> **PASSAGE**:
How to automatically register a class on creation

Question

I was wondering whether a design pattern or idiom exists to automatically register a class type. Or simpler, can I force a method to get called on a class by simply extendin

Answer 1

@AMCoder: This is not the answer you want. The answer you want, reflection (e.g., what_am_I()) doesn't really exist in C++.

C++ has in a rather limited form via the RTTI. Using RTTI in the base class to determine the "true" type of the object being constructed won't work. Calling typeid(*this) in a base class will instead give you the typeinfo for the class being constructed.

You can make your class Animal have a non-default constructor only. This works fine for classes that derive directly from Animal, but what about classes that derive from a derived class? This approach either precludes further inheritance or requires class builders to create multiple constructors, one of which is for use by derived classes.

> **MATERIAL**:
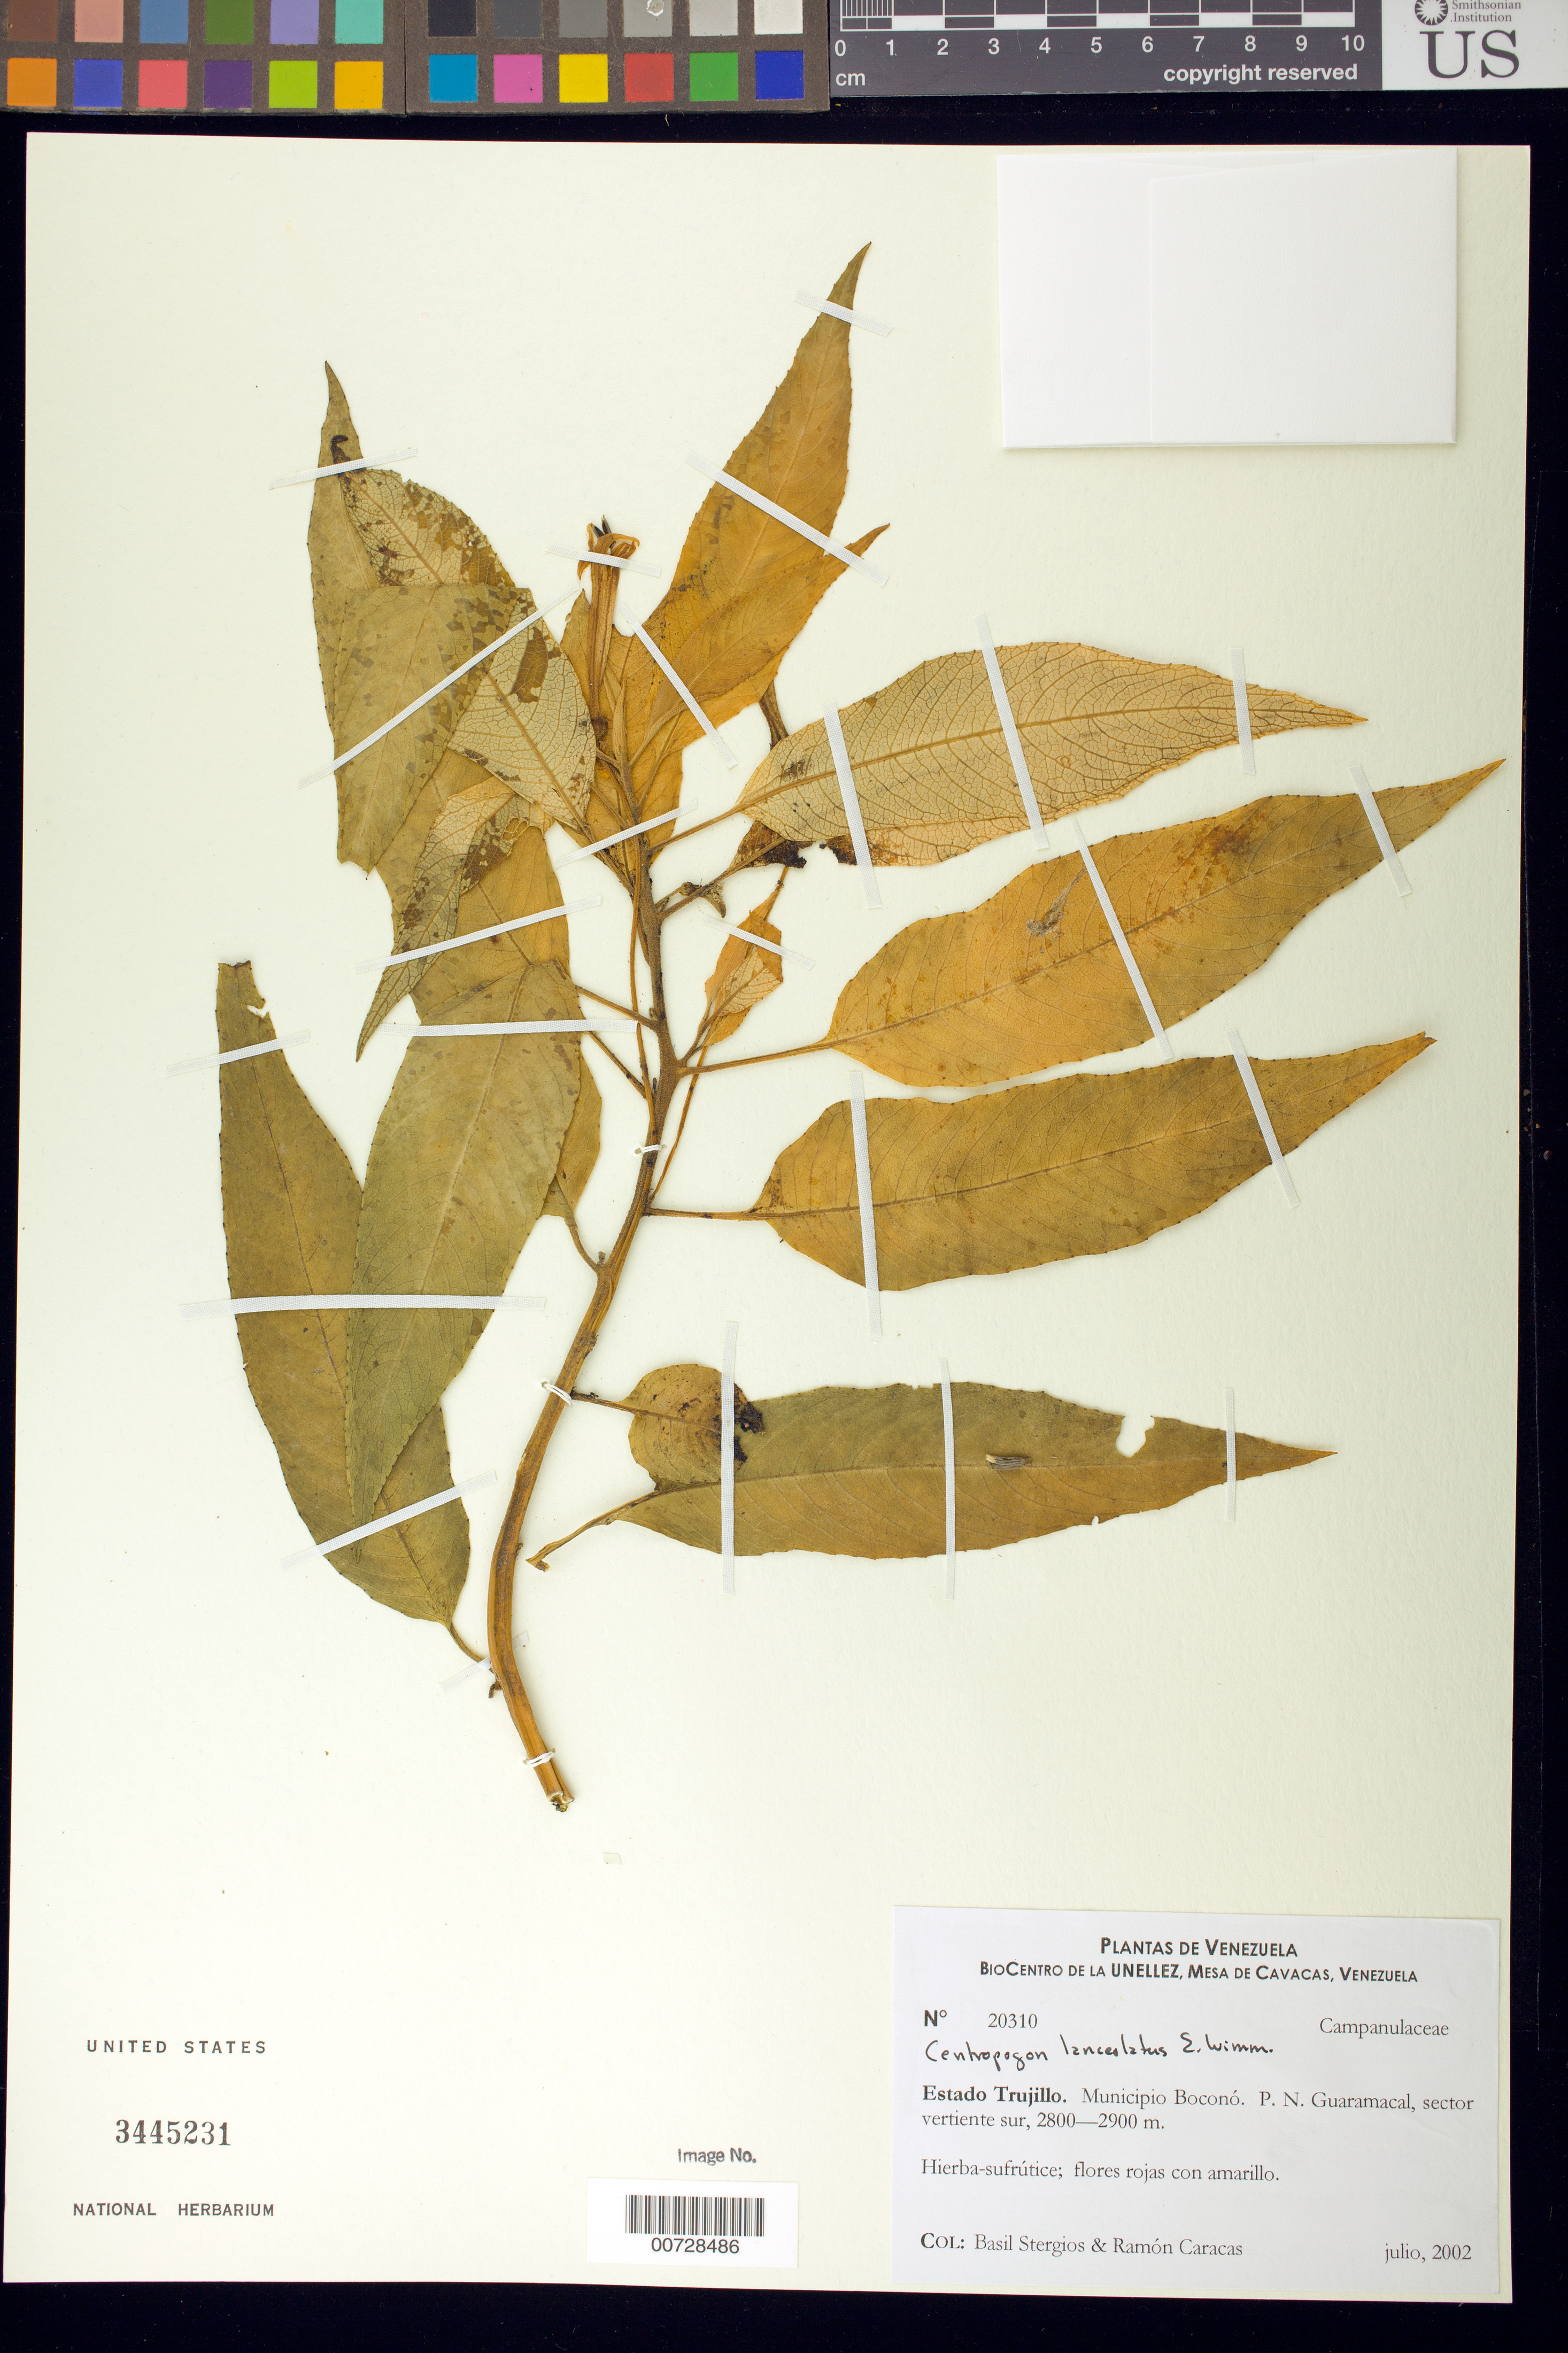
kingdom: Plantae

> **REQUESTS**:
1 > In the thread on registering a class automatically, rewrite the paragraph beginning "You can make your class Animal" as a short bulleted list that keeps its main facts.
2 > Summarize the thread on registering a class automatically in two sentences.
3 > According to the thread on registering a class automatically, what does calling typeid(*this) in a base class give you?

> **SOLUTIONS PER TASK**:
1 >
- Give the class Animal only a non-default constructor.
- This works for classes that derive directly from Animal.
- It runs into trouble with classes that derive from a derived class.
- The approach either precludes further inheritance or makes class builders write multiple constructors, one of them for derived classes.

2 > The question asks whether a design pattern or idiom exists to register a class type automatically. The answer says that real reflection doesn't exist in C++, that RTTI in a base class won't reveal the true type of the object, and that giving Animal only a non-default constructor either precludes further inheritance or requires multiple constructors.

3 > The typeinfo for the class being constructed.